I am writing a code that is using "dgetrf" and "mkl_dgetrfnpi". As I am seeing with diferent number of thread the perfromance of No Pivoting version is same as Partal Pivoting version.
mkl_dgetrfnpi(&m, &n, &m, A, &lda, &info);
dgetrf(&m, &n, A, &lda, ipiv, &info);
You are saing me that the input matrix is important, but I am not seeing this. Could you please give an example about matrix type that No Pivoting is faster? I think pivoting will checks all elements of column. So time of finding max is equal for any kind of matrixes.
Thanks for reaching out to us.
We are working on your issue. we will get back to you soon.
Meanwhile, as mentioned in the previous post (https://community.intel.com/t5/Intel-oneAPI-Math-Kernel-Library/Why-GETRF-Partial-Pivoting-and-GETRF...) , the links which you have provided for the source code are throwing errors when we tried to open them.
>>I am writing a code that is using "dgetrf" and "mkl_dgetrfnpi"
So could you please provide us a sample reproducer with the above functions? (along with OS and MKL version) so that we can work on it from our end.
Thanks. Here is a link to my code:
LAPACKE_mkl_dgetrfnpi will make sense to call in the case when the input matrix is a diagonal dominant matrix.
I made some experiments to compare the execution time between LAPACKE_dgetrf and LAPACKE_mkl_dgetrfnpi routines. The input matrixes were artificially generated diagonal dominant matrixes.
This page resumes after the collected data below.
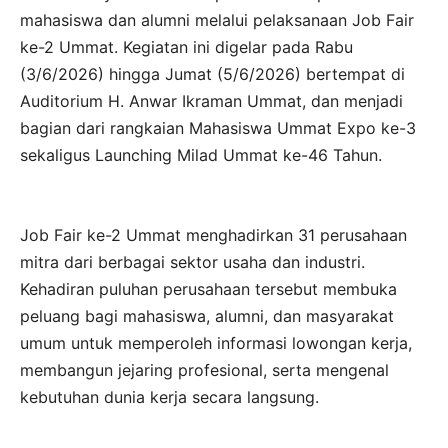
mahasiswa dan alumni melalui pelaksanaan Job Fair
ke-2 Ummat. Kegiatan ini digelar pada Rabu
(3/6/2026) hingga Jumat (5/6/2026) bertempat di
Auditorium H. Anwar Ikraman Ummat, dan menjadi
bagian dari rangkaian Mahasiswa Ummat Expo ke-3
sekaligus Launching Milad Ummat ke-46 Tahun.
Job Fair ke-2 Ummat menghadirkan 31 perusahaan
mitra dari berbagai sektor usaha dan industri.
Kehadiran puluhan perusahaan tersebut membuka
peluang bagi mahasiswa, alumni, dan masyarakat
umum untuk memperoleh informasi lowongan kerja,
membangun jejaring profesional, serta mengenal
kebutuhan dunia kerja secara langsung.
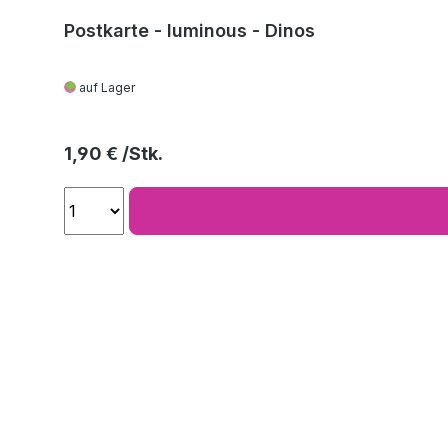
Postkarte - luminous - Dinos
auf Lager
Regulärer Preis:
1,90 €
MKL_VERBOSE oneMKL 2021.0 Update 3 Product build 20210617 for Intel(R) 64 architecture Intel(R) Advanced Vector Extensions 512 (Intel(R) AVX-512) enabled processors, Lnx 2.20GHz lp64 intel_thread
$ ./a.out 200
...GETRF , Texec == 0.000489, sec
...GETRFNPI , Texec == 0.000284, sec
$ ./a.out 400
...GETRF , Texec == 0.001419, sec
...GETRFNPI , Texec == 0.000842, sec
$ ./a.out 800
...GETRF , Texec == 0.004546, sec
...GETRFNPI , Texec == 0.003088, sec
$ ./a.out 1600
...GETRF , Texec == 0.019317, sec
...GETRFNPI , Texec == 0.014147, sec
$ ./a.out 3200
...GETRF , Texec == 0.067929, sec
...GETRFNPI , Texec == 0.055947, sec
$ ./a.out 6400
...GETRF , Texec == 0.361859, sec
...GETRFNPI , Texec == 0.325563, sec
$ ./a.out 12800
...GETRF , Texec == 2.394896, sec
...GETRFNPI , Texec == 2.148023, sec
CPU: 2x Xeon Gold 5120 2.2Ghz 14c (NP=56) ( Skylake-SP)
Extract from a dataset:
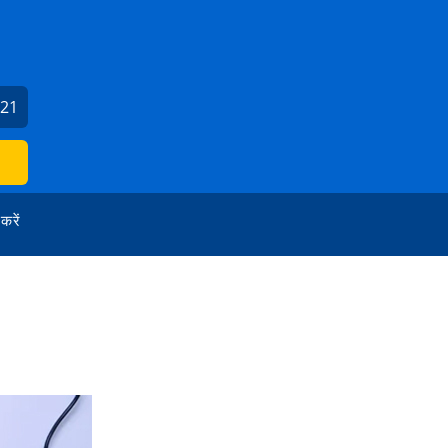
221
 करें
MEMORY: 192GB 2400Mhz DDR4 Dual-rank
OS: CentOS Linux release 7.7.1908 (Core)
KERNEL: Linux 3.10.0-1062.4.1.el7.x86_64 x86_64
This query has been resolved and we will no longer respond to this thread. If you require additional assistance from Intel, please start a new thread. Any further interaction in this thread will be considered community only.